En mi
novela “El Pezón de Sei Shônagon” (Los Perros
Románticos, 2018) cuento la historia de una joven japonesa. Era admirada y
alabada en la escuela de arte de la Gedai de Tokio, por su referente: su perfecto
pezón. Un día, su ingenuo novio sube a las redes una foto de sus bellos pezones.
En un vertiginoso proceso, Sei Shônagon logra las
bondades efímeras de la fama virtual en las redes sociales. Se convierte, de
cierta forma, en una imagen digital o un nuevo tipo de animal digital. Se explota
a sí misma voluntariamente. Ella ya no amaba a un ser de carne y hueso. Todo
tenía que estar en gigas, o no era seductor para ella. Así Sei Shônagon se valorizó en el mercado del arte de las
redes sociales, en spams y motores de búsqueda. Una máquina digital barata y
persuasiva funcionó gratis para que Sei Shônagon expusiera sus hermosos pechos. Me gusta, Me
gusta, Me gusta. Mientras ella recibía más Me gusta, ella era más feliz. Así, Sei Shônagon logró el sueño bastardo de ser famosa en las
vidrieras de las redes sociales. Deseaba ser una influencer a base
de estar siempre conectada y propiciar el consumo de la belleza física y el
sexo frío. En un vacío metafísico y complaciente domina un micro fascismo
y un mercado de ilusiones inicuas.
Todo comenzó con
pequeños cambios tecnológicos. En 2009 Facebook ofreció a los usuarios el botón
"Me gusta" a los tuits. Con un clic. Ese mismo año, Twitter introdujo
el botón "Retuitear", que permitía a los usuarios compartir un tuit o
una publicación con todos sus seguidores. En 2012 Facebook copió esa innovación
con su propio botón "Compartir". Los botones "Me gusta" y
"Compartir" se convirtieron en la nueva forma de relación entre
usuarios.
A su vez, el botón
"Me gusta" creo datos sobre lo que más atraía a sus usuarios, el hoy célebre
algoritmo. Facebook desarrolló algoritmos para brindarle a cada usuario el
contenido con más probabilidades de generar un "me gusta", o
"compartir". Y se demostró que los tuits que desencadenan mayores emociones,
como la ira y el odio, eran los que tienen más probabilidades de ser compartidos.

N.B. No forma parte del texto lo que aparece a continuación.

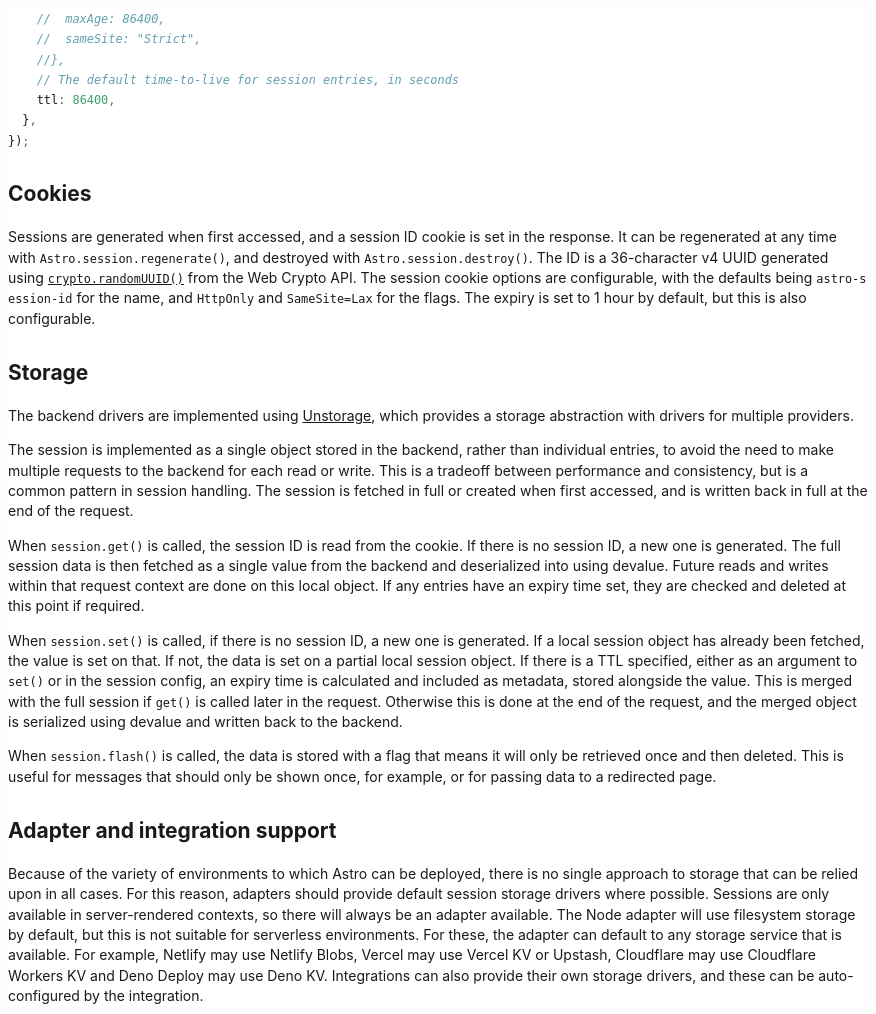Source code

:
 ```js
    //  maxAge: 86400,
    //  sameSite: "Strict",
    //},
    // The default time-to-live for session entries, in seconds
    ttl: 86400,
  },
});
```

## Cookies

Sessions are generated when first accessed, and a session ID cookie is set in the response. It can be regenerated at any time with `Astro.session.regenerate()`, and destroyed with `Astro.session.destroy()`. The ID is a 36-character v4 UUID generated using [`crypto.randomUUID()`](https://developer.mozilla.org/en-US/docs/Web/API/Crypto/randomUUID) from the Web Crypto API. The session cookie options are configurable, with the defaults being `astro-session-id` for the name, and `HttpOnly` and `SameSite=Lax` for the flags. The expiry is set to 1 hour by default, but this is also configurable.

## Storage

The backend drivers are implemented using [Unstorage](https://unstorage.unjs.io/), which provides a storage abstraction with drivers for multiple providers.

The session is implemented as a single object stored in the backend, rather than individual entries, to avoid the need to make multiple requests to the backend for each read or write. This is a tradeoff between performance and consistency, but is a common pattern in session handling. The session is fetched in full or created when first accessed, and is written back in full at the end of the request.

When `session.get()` is called, the session ID is read from the cookie. If there is no session ID, a new one is generated. The full session data is then fetched as a single value from the backend and deserialized into using devalue. Future reads and writes within that request context are done on this local object. If any entries have an expiry time set, they are checked and deleted at this point if required.

When `session.set()` is called, if there is no session ID, a new one is generated. If a local session object has already been fetched, the value is set on that. If not, the data is set on a partial local session object. If there is a TTL specified, either as an argument to `set()` or in the session config, an expiry time is calculated and included as metadata, stored alongside the value. This is merged with the full session if `get()` is called later in the request. Otherwise this is done at the end of the request, and the merged object is serialized using devalue and written back to the backend.

When `session.flash()` is called, the data is stored with a flag that means it will only be retrieved once and then deleted. This is useful for messages that should only be shown once, for example, or for passing data to a redirected page.

## Adapter and integration support

Because of the variety of environments to which Astro can be deployed, there is no single approach to storage that can be relied upon in all cases. For this reason, adapters should provide default session storage drivers where possible. Sessions are only available in server-rendered contexts, so there will always be an adapter available. The Node adapter will use filesystem storage by default, but this is not suitable for serverless environments. For these, the adapter can default to any storage service that is available. For example, Netlify may use Netlify Blobs, Vercel may use Vercel KV or Upstash, Cloudflare may use Cloudflare Workers KV and Deno Deploy may use Deno KV. Integrations can also provide their own storage drivers, and these can be auto-configured by the integration.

Así surgió el sueño de crear
un tuit que se “viralizaría” y te haría “famoso en Internet” por unos días. Andy
Warhol y su profecía: “todos serán mundialmente famosos por 15 minutos”. La fama
o la ignominia, digamos, pues Twitter fomentó la impudicia: Twitter fue un lugar
desagradable, el edén de los más moralizadores y los menos reflexivos. Creció
la indignación. Se propagó la ira nerviosa y explosiva, la turbulencia y las
pasiones ingobernables. Calentó las pasiones.
Las redes sociales
magnificaron lo frívolo.
Las redes sociales
amplificaron la polarización política; fomentaron el populismo; y están asociadas
con la difusión de información errónea. Twitter trabaja sobre la ingenuidad de
la psicología humana.
La indignación es la
clave de la viralidad.
Si Twitter no
logra despegar y continúa con un público estancado, entonces
¿Cómo ganará plata Elon Musk?
1. Reducirá el personal, como todo
empresario rata.
2.
Buscará
aumentar los ingresos publicitarios de las inversiones de las grandes empresas en
publicidad.
Y entonces la
pregunta clave es:
¿Qué hará Elon
Musk para crear el interés de los inversionistas?
Fácil. Crear
ruido.
Elevar la viralidad
de Twitter. Generar controversias. Más
veneno para las masas. Más influencers tóxicos. Más Sei Shônagon. Más opiniones beligerantes. Dar chipe libre a los
extremos. Liberar las mediaciones.
A
eso, Elon Musk lo llama libertad de expresión.
A Elon Musk,
como todo multimillonario, no le importan las enfermas consecuencias sociales.